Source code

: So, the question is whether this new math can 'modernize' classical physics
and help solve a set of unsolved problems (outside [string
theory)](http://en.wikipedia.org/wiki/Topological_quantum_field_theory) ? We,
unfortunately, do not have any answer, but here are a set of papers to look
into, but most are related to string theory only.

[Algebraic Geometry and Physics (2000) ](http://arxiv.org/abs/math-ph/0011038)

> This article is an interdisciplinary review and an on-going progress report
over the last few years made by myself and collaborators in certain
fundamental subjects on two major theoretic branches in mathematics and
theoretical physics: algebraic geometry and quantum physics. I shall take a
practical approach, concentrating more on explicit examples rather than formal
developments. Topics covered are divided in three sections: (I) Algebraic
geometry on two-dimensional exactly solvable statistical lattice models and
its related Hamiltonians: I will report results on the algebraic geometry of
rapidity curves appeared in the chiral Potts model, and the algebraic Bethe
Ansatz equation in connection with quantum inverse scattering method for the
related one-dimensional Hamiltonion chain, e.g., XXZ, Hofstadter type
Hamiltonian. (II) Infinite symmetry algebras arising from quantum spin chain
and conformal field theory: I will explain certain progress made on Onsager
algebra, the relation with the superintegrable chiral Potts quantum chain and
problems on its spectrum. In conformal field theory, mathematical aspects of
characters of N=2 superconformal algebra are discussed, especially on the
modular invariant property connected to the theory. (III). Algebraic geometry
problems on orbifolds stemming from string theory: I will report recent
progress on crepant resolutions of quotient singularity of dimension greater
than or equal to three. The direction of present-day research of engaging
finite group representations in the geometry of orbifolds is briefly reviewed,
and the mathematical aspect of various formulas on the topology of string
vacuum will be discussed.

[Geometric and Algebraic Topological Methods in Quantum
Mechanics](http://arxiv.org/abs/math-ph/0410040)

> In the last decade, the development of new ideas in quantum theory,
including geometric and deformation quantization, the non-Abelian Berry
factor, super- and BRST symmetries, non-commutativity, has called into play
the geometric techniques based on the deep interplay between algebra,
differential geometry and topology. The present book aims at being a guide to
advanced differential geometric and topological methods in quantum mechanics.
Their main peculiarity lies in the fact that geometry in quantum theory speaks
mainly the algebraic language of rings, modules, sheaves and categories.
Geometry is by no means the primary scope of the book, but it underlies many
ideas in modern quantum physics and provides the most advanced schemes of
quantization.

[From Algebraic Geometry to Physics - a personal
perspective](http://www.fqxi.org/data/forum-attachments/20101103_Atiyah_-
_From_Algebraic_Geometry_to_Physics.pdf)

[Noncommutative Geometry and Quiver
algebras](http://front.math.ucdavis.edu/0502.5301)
==
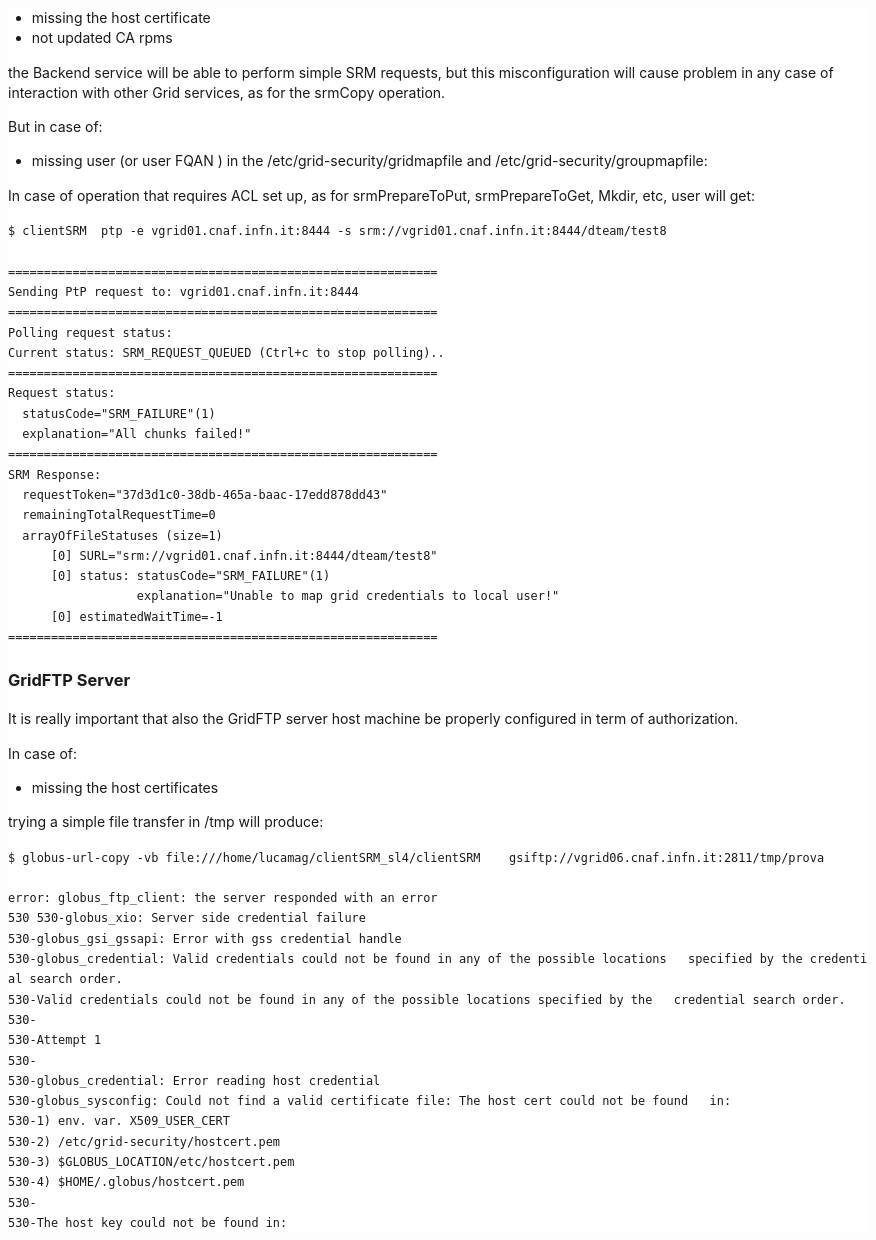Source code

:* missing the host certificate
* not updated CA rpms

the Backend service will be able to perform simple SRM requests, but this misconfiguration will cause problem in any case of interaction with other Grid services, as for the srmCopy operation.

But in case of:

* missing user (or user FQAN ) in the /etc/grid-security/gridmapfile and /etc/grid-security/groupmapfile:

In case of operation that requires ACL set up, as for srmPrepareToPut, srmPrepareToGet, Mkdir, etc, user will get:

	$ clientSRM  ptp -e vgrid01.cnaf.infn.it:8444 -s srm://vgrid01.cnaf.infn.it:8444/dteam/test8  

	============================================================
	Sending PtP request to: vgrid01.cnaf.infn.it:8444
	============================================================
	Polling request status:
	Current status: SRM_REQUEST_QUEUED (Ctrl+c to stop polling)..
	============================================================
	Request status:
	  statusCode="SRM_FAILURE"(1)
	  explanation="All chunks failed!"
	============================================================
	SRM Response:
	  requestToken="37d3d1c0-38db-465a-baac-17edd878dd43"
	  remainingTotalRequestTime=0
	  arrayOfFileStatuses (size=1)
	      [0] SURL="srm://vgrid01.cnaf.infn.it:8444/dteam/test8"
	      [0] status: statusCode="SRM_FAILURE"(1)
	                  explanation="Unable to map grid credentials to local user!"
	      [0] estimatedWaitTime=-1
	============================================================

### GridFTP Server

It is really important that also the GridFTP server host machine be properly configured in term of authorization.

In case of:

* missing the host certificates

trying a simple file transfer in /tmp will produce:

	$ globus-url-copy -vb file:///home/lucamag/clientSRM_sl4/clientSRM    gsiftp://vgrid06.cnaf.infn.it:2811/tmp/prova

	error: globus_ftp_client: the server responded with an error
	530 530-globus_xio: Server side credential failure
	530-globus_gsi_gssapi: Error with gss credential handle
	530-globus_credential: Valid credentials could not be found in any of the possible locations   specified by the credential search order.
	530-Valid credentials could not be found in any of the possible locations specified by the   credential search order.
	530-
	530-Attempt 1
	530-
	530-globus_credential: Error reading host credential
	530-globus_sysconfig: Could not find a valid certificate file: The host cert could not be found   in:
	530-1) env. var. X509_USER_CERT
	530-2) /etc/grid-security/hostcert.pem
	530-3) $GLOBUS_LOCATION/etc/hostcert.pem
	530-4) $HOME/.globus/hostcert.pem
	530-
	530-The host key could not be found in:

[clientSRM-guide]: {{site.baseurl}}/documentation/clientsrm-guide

What is required:
Compute the number of lines above that contain the string "three". Reply with that value only.

Completed task:
2